In this patient, GDC was diagnosed owing to recurrent pancreatitis. Recurrent pancreatitis frequently occurs in patients with GDCs [8, 9]. While most of the reported cases involved extrapancreatic GDCs, there was a noteworthy finding of communication between the pancreatic duct within the aberrant pancreatic lobe and the GDCs. Therefore, the suggested mechanism revolves around the obstruction of the pancreatic duct due to inflammation triggered by factors including gastric acid secretion, viscous mucus secretion, bleeding, or bile [9]. In this patient, it could not be confirmed histopathologically, but the MRCP and ERP confirmed a duplicated pancreatic duct and communication between the pancreatic duct and the GDCs. Of the three cases of intrapancreatic GDC reported to date, only one case had a pancreatic duct image evaluated; however, even in that case, communication between the duplicated pancreatic duct and GDC was observed. Considering the presence of inflammatory cell infiltration and fibrosis around the MPD stenosis, it is possible that inflammation caused by gastric acid and viscous mucus secreted from the fundic and pyloric glands and flowing into the pancreatic duct led to MPD stenosis and the development of pancreatitis. In addition, a morphological abnormality of the pancreatic duct known as MPD duplication may have contributed to pancreatic juice stasis. Therefore, in cases where intrapancreatic or peripancreatic GDC are suspected, it is necessary to evaluate the pancreatic duct images using MRCP or ERP.

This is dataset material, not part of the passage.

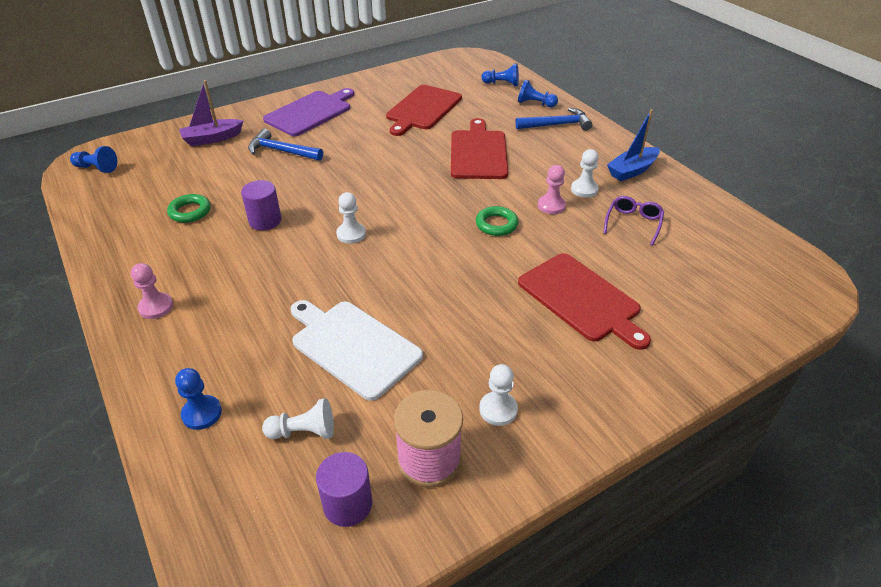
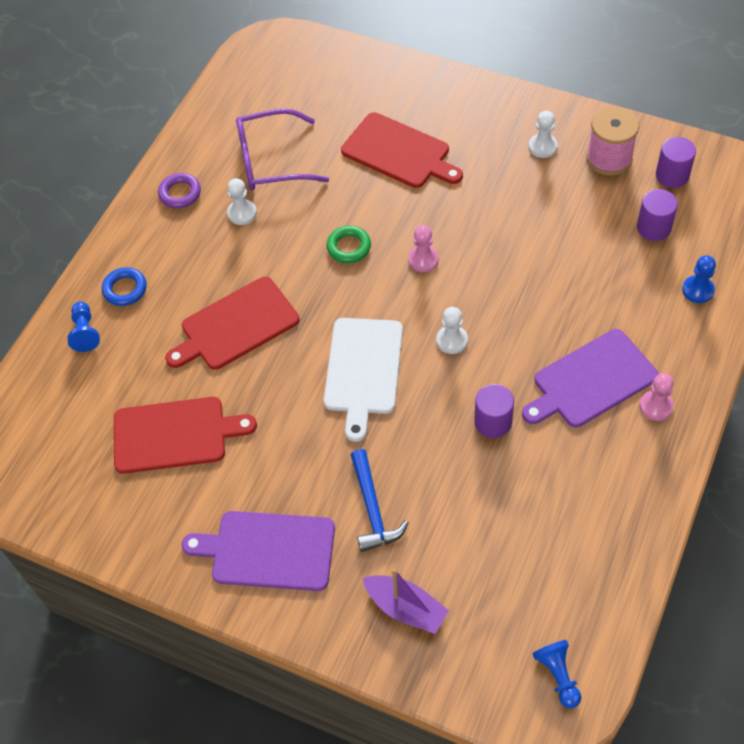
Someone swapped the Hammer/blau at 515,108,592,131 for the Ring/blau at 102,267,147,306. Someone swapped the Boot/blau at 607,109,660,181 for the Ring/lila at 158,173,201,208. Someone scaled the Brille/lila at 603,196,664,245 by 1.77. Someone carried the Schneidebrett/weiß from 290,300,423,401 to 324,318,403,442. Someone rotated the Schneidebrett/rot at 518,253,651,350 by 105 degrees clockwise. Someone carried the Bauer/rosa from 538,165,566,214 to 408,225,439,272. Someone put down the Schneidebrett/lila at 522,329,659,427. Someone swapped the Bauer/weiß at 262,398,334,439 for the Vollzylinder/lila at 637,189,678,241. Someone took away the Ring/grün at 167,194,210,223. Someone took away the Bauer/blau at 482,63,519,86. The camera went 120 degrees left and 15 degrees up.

Imaging findings of GDC include thick-walled cystic lesions with an enhanced inner lining on contrast-enhanced CT [10] and hypoechoic or anechoic cystic lesions with three–five layers of wall and muscular peristalsis on EUS [11,12,13,14]. In this patient, EUS did not show muscular peristalsis but showed an anechoic cystic lesion with a three-layer wall in the pancreatic tail. The multilayered structure of the cyst wall and muscular peristalsis in EUS is a finding that is not observed in pancreatic pseudocysts or pancreatic cystic neoplasms such as intraductal papillary mucinous neoplasm and mucinous cystic neoplasm and is considered to be very useful in the diagnosis of GDC. However, most cases of GDC are diagnosed during surgical resection or by pathologic examination of surgical specimens [3]. In our patient, the preoperative imaging failed to establish a GDC diagnosis. It is worth noting that GDC based on imaging findings is generally challenging, highlighting the significance of recognizing GDC as a pancreatic cystic lesion.

Owing to the challenging nature of diagnosis and the prevalence of symptomatic cases, surgical resection is often performed for GDC. According to a review by Rousek et al. [8], all symptomatic cases of GDC communication with the accessory pancreatic lobe resolve after surgery. Intrapancreatic GDC was symptomatic in all cases, including the present case, and despite its more invasive nature, pancreatectomy was considered an appropriate treatment. However, few cases of GDC that have undergone malignant transformation have also been reported [15, 16], and surgical resection may need to be considered even in asymptomatic cases [16].

Herein, we reported a rare case of a completely intrapancreatic GDC. GDCs frequently communicate with the pancreatic duct, causing pancreatitis. In addition, characteristic imaging findings may be useful in differentiating a GDC from other pancreatic cystic lesions.